**Assignment**
Render the text lines of every item below as a JSON list of strings, one string per line, with blank lines omitted. Leave the pictures out of the output.

**Source information**
--------
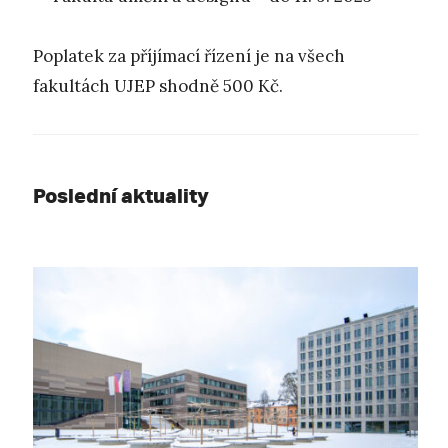
Poplatek za příjímací řízení je na všech
fakultách UJEP shodně 500 Kč.
Poslední aktuality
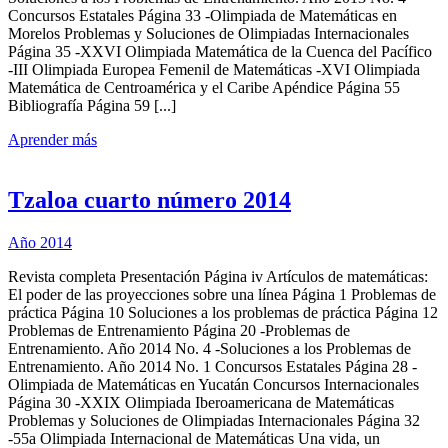
Concursos Estatales Página 33 -Olimpiada de Matemáticas en
Morelos Problemas y Soluciones de Olimpiadas Internacionales
Página 35 -XXVI Olimpiada Matemática de la Cuenca del Pacífico
-III Olimpiada Europea Femenil de Matemáticas -XVI Olimpiada
Matemática de Centroamérica y el Caribe Apéndice Página 55
Bibliografía Página 59 [...]
Aprender más
Tzaloa cuarto número 2014
Año 2014
Revista completa Presentación Página iv Artículos de matemáticas:
El poder de las proyecciones sobre una línea Página 1 Problemas de
práctica Página 10 Soluciones a los problemas de práctica Página 12
Problemas de Entrenamiento Página 20 -Problemas de
Entrenamiento. Año 2014 No. 4 -Soluciones a los Problemas de
Entrenamiento. Año 2014 No. 1 Concursos Estatales Página 28 -
Olimpiada de Matemáticas en Yucatán Concursos Internacionales
Página 30 -XXIX Olimpiada Iberoamericana de Matemáticas
Problemas y Soluciones de Olimpiadas Internacionales Página 32
-55a Olimpiada Internacional de Matemáticas Una vida, un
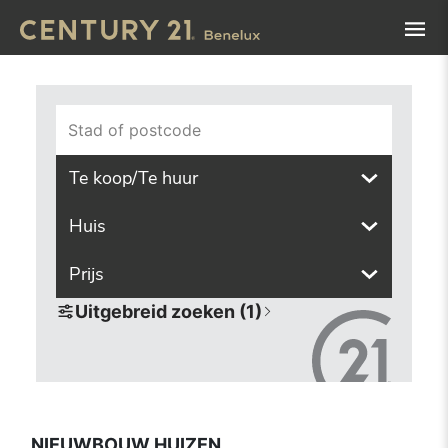
Navigated to nieuwbouw huizen
Stad of postcode
Te koop/Te huur
Huis
Prijs
Uitgebreid zoeken (1)
NIEUWBOUW HUIZEN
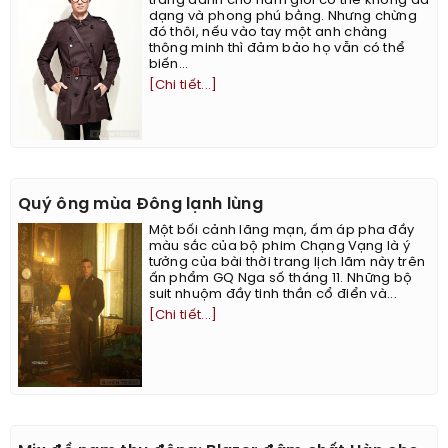
trang dành cho nam giới có thể không đa
dạng và phong phú bằng. Nhưng chừng
đó thôi, nếu vào tay một anh chàng
thông minh thì đảm bảo họ vẫn có thể
biến...
[Chi tiết...]
Quý ông mùa Đông lạnh lùng
Một bối cảnh lãng mạn, ấm áp pha đầy
màu sắc của bộ phim Chạng Vạng là ý
tưởng của bài thời trang lịch lãm này trên
ấn phẩm GQ Nga số tháng 11. Những bộ
suit nhuộm đầy tinh thần cổ điển và...
[Chi tiết...]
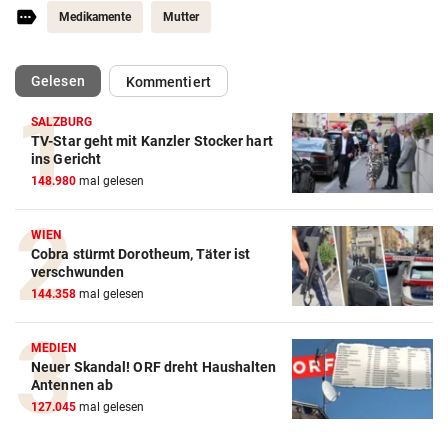
Medikamente
Mutter
(ausgewählt)
Gelesen
Kommentiert
SALZBURG
TV-Star geht mit Kanzler Stocker hart
ins Gericht
148.980
mal gelesen
WIEN
Cobra stürmt Dorotheum, Täter ist
verschwunden
144.358
mal gelesen
MEDIEN
Neuer Skandal! ORF dreht Haushalten
Antennen ab
127.045
mal gelesen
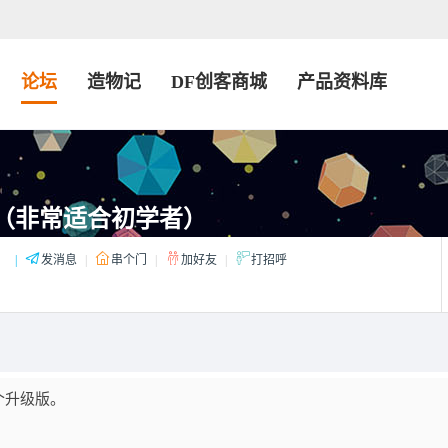
论坛
造物记
DF创客商城
产品资料库
s（非常适合初学者）
：
|
发消息
|
串个门
|
加好友
|
打招呼
个升级版。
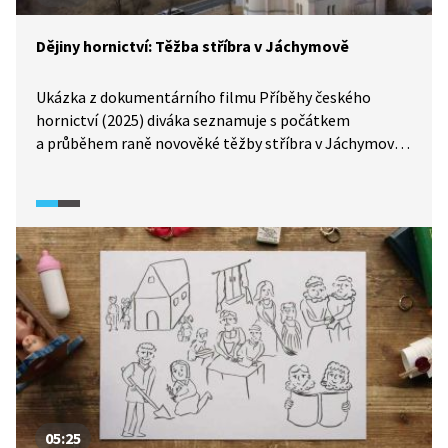
Dějiny hornictví: Těžba stříbra v Jáchymově
Ukázka z dokumentárního filmu Příběhy českého
hornictví (2025) diváka seznamuje s počátkem
a průběhem raně novověké těžby stříbra v Jáchymově.
Objev stříbrné rudy způsobil, že se z Jáchymova
dočasně stalo velké sídlo, kam se sjížděli nejen horníci,
ale také významné osobnosti tehdejší Evropy.
05:25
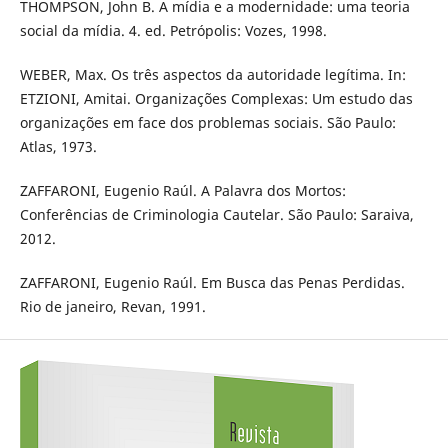
THOMPSON, John B. A mídia e a modernidade: uma teoria
social da mídia. 4. ed. Petrópolis: Vozes, 1998.
WEBER, Max. Os três aspectos da autoridade legítima. In:
ETZIONI, Amitai. Organizações Complexas: Um estudo das
organizações em face dos problemas sociais. São Paulo:
Atlas, 1973.
ZAFFARONI, Eugenio Raúl. A Palavra dos Mortos:
Conferências de Criminologia Cautelar. São Paulo: Saraiva,
2012.
ZAFFARONI, Eugenio Raúl. Em Busca das Penas Perdidas.
Rio de janeiro, Revan, 1991.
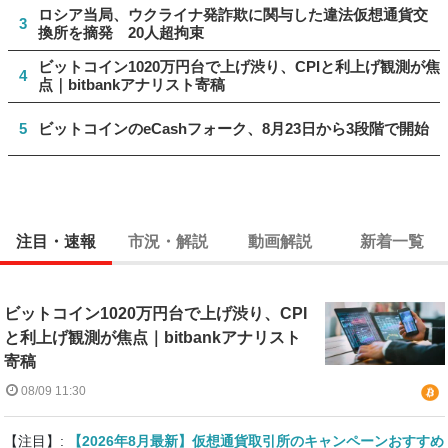
ロシア当局、ウクライナ発詐欺に関与した違法仮想通貨交
3
換所を摘発 20人超拘束
ビットコイン1020万円台で上げ渋り、CPIと利上げ観測が焦
4
点｜bitbankアナリスト寄稿
5
ビットコインのeCashフォーク、8月23日から3段階で開始
注目・速報
市況・解説
動画解説
新着一覧
ビットコイン1020万円台で上げ渋り、CPI
と利上げ観測が焦点｜bitbankアナリスト
寄稿
08/09 11:30
【注目】:
【2026年8月最新】仮想通貨取引所のキャンペーンおすすめ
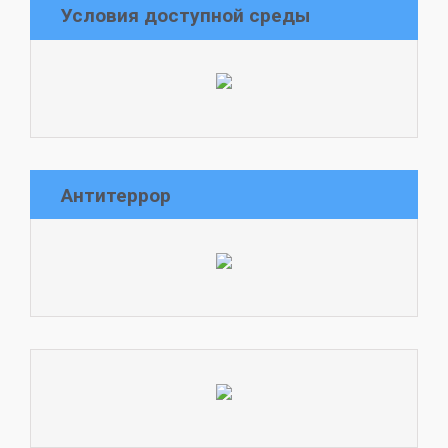
Условия доступной среды
Антитеррор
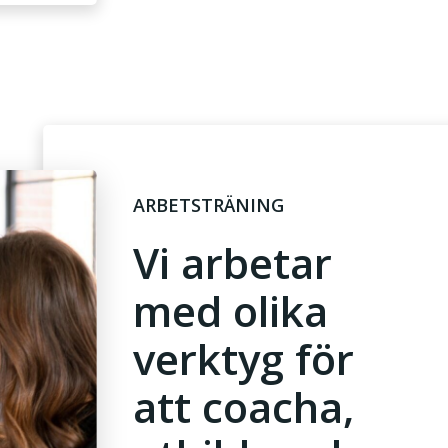
ARBETSTRÄNING
Vi arbetar
med olika
verktyg för
att coacha,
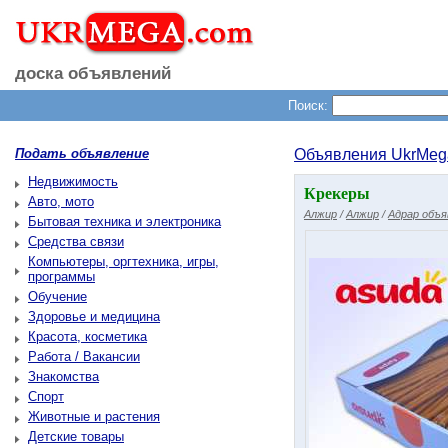
доска объявлений
Поиск:
Подать объявление
Объявления UkrMeg
Недвижимость
Крекеры
Авто, мото
Алжир
/
Алжир
/
Адрар объя
Бытовая техника и электроника
Средства связи
Компьютеры, оргтехника, игры,
программы
Обучение
Здоровье и медицина
Красота, косметика
Работа / Вакансии
Знакомства
Спорт
Животные и растения
Детские товары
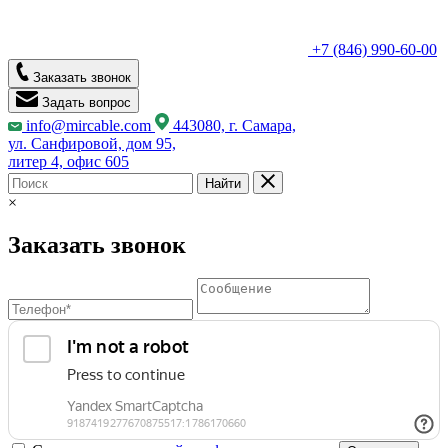
+7 (846) 990-60-00
Заказать звонок
Задать вопрос
info@mircable.com
443080, г. Самара,
ул. Санфировой, дом 95,
литер 4, офис 605
Найти
×
Заказать звонок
--------
**Reply**
[
  "Poplatek za příjímací řízení je na všech",
  "fakultách UJEP shodně 500 Kč.",
  "Poslední aktuality",
  "Concursos Estatales Página 33 -Olimpiada de Matemáticas en",
  "Morelos Problemas y Soluciones de Olimpiadas Internacionales",
  "Página 35 -XXVI Olimpiada Matemática de la Cuenca del Pacífico",
  "-III Olimpiada Europea Femenil de Matemáticas -XVI Olimpiada",
  "Matemática de Centroamérica y el Caribe Apéndice Página 55",
  "Bibliografía Página 59 [...]",
  "Aprender más",
  "Tzaloa cuarto número 2014",
  "Año 2014",
  "Revista completa Presentación Página iv Artículos de matemáticas:",
  "El poder de las proyecciones sobre una línea Página 1 Problemas de",
  "práctica Página 10 Soluciones a los problemas de práctica Página 12",
  "Problemas de Entrenamiento Página 20 -Problemas de",
  "Entrenamiento. Año 2014 No. 4 -Soluciones a los Problemas de",
  "Entrenamiento. Año 2014 No. 1 Concursos Estatales Página 28 -",
  "Olimpiada de Matemáticas en Yucatán Concursos Internacionales",
  "Página 30 -XXIX Olimpiada Iberoamericana de Matemáticas",
  "Problemas y Soluciones de Olimpiadas Internacionales Página 32",
  "-55a Olimpiada Internacional de Matemáticas Una vida, un",
  "Navigated to nieuwbouw huizen",
  "Stad of postcode",
  "Te koop/Te huur",
  "Huis",
  "Prijs",
  "Uitgebreid zoeken (1)",
  "NIEUWBOUW HUIZEN",
  "trang dành cho nam giới có thể không đa",
  "dạng và phong phú bằng. Nhưng chừng",
  "đó thôi, nếu vào tay một anh chàng",
  "thông minh thì đảm bảo họ vẫn có thể",
  "biến...",
  "[Chi tiết...]",
  "Quý ông mùa Đông lạnh lùng",
  "Một bối cảnh lãng mạn, ấm áp pha đầy",
  "màu sắc của bộ phim Chạng Vạng là ý",
  "tưởng của bài thời trang lịch lãm này trên",
  "ấn phẩm GQ Nga số tháng 11. Những bộ",
  "suit nhuộm đầy tinh thần cổ điển và...",
  "[Chi tiết...]",
  "Medikamente",
  "Mutter",
  "(ausgewählt)",
  "Gelesen",
  "Kommentiert",
  "SALZBURG",
  "TV-Star geht mit Kanzler Stocker hart",
  "ins Gericht",
  "148.980",
  "mal gelesen",
  "WIEN",
  "Cobra stürmt Dorotheum, Täter ist",
  "verschwunden",
  "144.358",
  "mal gelesen",
  "MEDIEN",
  "Neuer Skandal! ORF dreht Haushalten",
  "Antennen ab",
  "127.045",
  "mal gelesen",
  "论坛",
  "造物记",
  "DF创客商城",
  "产品资料库",
  "s（非常适合初学者）",
  "：",
  "|",
  "发消息",
  "|",
  "串个门",
  "|",
  "加好友",
  "|",
  "打招呼",
  "个升级版。",
  "Dějiny hornictví: Těžba stříbra v Jáchymově",
  "Ukázka z dokumentárního filmu Příběhy českého",
  "hornictví (2025) diváka seznamuje s počátkem",
  "a průběhem raně novověké těžby stříbra v Jáchymově.",
  "Objev stříbrné rudy způsobil, že se z Jáchymova",
  "dočasně stalo velké sídlo, kam se sjížděli nejen horníci,",
  "ale také významné osobnosti tehdejší Evropy.",
  "05:25",
  "THOMPSON, John B. A mídia e a modernidade: uma teoria",
  "social da mídia. 4. ed. Petrópolis: Vozes, 1998.",
  "WEBER, Max. Os três aspectos da autoridade legítima. In:",
  "ETZIONI, Amitai. Organizações Complexas: Um estudo das",
  "organizações em face dos problemas sociais. São Paulo:",
  "Atlas, 1973.",
  "ZAFFARONI, Eugenio Raúl. A Palavra dos Mortos:",
  "Conferências de Criminologia Cautelar. São Paulo: Saraiva,",
  "2012.",
  "ZAFFARONI, Eugenio Raúl. Em Busca das Penas Perdidas.",
  "Rio de janeiro, Revan, 1991.",
  "ロシア当局、ウクライナ発詐欺に関与した違法仮想通貨交",
  "3",
  "換所を摘発 20人超拘束",
  "ビットコイン1020万円台で上げ渋り、CPIと利上げ観測が焦",
  "4",
  "点｜bitbankアナリスト寄稿",
  "5",
  "ビットコインのeCashフォーク、8月23日から3段階で開始",
  "注目・速報",
  "市況・解説",
  "動画解説",
  "新着一覧",
  "ビットコイン1020万円台で上げ渋り、CPI",
  "と利上げ観測が焦点｜bitbankアナリスト",
  "寄稿",
  "08/09 11:30",
  "【注目】:",
  "【2026年8月最新】仮想通貨取引所のキャンペーンおすすめ",
  "Условия доступной среды",
  "Антитеррор",
  "ARBETSTRÄNING",
  "Vi arbetar",
  "med olika",
  "verktyg för",
  "att coacha,",
  "доска объявлений",
  "Поиск:",
  "Подать объявление",
  "Объявления UkrMeg",
  "Недвижимость",
  "Крекеры",
  "Авто, мото",
  "Алжир",
  "/",
  "Алжир",
  "/",
  "Адрар объя",
  "Бытовая техника и электроника",
  "Средства связи",
  "Компьютеры, оргтехника, игры,",
  "программы",
  "Обучение",
  "Здоровье и медицина",
  "Красота, косметика",
  "Работа / Вакансии",
  "Знакомства",
  "Спорт",
  "Животные и растения",
  "Детские товары",
  "+7 (846) 990-60-00",
  "Заказать звонок",
  "Задать вопрос",
  "info@mircable.com",
  "443080, г. Самара,",
  "ул. Санфировой, дом 95,",
  "литер 4, офис 605",
  "Найти",
  "×",
  "Заказать звонок"
]